O inciso III do artigo 105 da Constituição estabelece a competência do Superior Tribunal de Justiça (STJ) para julgar o recurso especial. A alínea ‘c’ prevê a hipótese de cabimento quando a decisão recorrida der à lei federal interpretação divergente da que lhe haja atribuído outro tribunal. Trata-se, portanto, de instrumento voltado para garantir a uniformização da interpretação da lei federal, evitando que a aplicação do direito varie de acordo com o órgão julgador. É uma via recursal essencial para a segurança jurídica e para a isonomia no tratamento das partes.

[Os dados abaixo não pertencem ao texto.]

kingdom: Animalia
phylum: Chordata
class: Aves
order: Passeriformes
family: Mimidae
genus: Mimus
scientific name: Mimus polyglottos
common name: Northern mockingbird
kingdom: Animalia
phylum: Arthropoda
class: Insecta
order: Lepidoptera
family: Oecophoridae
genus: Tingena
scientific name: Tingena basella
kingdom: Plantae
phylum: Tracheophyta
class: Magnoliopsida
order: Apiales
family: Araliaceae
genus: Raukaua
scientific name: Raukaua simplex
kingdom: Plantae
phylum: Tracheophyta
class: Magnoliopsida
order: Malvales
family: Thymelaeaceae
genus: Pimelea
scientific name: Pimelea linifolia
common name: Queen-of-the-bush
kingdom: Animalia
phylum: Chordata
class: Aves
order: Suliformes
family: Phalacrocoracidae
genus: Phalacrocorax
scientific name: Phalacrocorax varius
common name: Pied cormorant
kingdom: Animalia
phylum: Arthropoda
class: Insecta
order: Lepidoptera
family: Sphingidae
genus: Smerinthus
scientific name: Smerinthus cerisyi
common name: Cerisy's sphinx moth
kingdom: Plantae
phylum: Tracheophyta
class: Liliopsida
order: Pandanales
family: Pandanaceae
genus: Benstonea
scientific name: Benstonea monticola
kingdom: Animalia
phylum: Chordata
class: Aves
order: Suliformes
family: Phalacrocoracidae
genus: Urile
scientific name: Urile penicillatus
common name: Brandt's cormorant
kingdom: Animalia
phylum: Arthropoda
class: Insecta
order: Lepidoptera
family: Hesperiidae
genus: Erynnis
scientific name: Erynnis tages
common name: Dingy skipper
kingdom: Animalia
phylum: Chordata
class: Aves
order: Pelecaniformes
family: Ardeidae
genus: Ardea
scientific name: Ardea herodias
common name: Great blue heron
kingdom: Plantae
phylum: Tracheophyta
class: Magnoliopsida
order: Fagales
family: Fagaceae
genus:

Apesar de sua relevância, tem-se observado que cada vez menos recursos especiais são fundamentados com base no dissídio jurisprudencial. Em parte, esse fenômeno pode ser explicado pela dificuldade em se atender às rigorosas exigências processuais que condicionam o conhecimento do recurso. Além disso, muitos advogados preferem fundamentar seus recursos na alínea ‘a’, que trata da violação de lei federal, acreditando que esse caminho seja mais simples e direto. Contudo, em muitas situações, o real fundamento da insurgência é a divergência de interpretação entre tribunais distintos, e não apenas a afronta literal a dispositivo de lei.
Essa escolha estratégica equivocada pode resultar na negativa de seguimento do recurso, pois não cabe ao STJ conhecer de dissídio jurisprudencial quando a parte não se vale do correto permissivo constitucional. Em outras palavras, um recurso especial que sustenta divergência sem invocar expressamente a alínea ‘c’ é tecnicamente inadmissível.
Cuidado técnico do recurso especial
O recurso especial baseado no artigo 105, III, alínea ‘c’ da Constituição exige um cuidado técnico maior do que aquele fundado em violação de lei federal. O Regimento Interno do STJ, a legislação processual e a própria jurisprudência da Corte impõem condições específicas.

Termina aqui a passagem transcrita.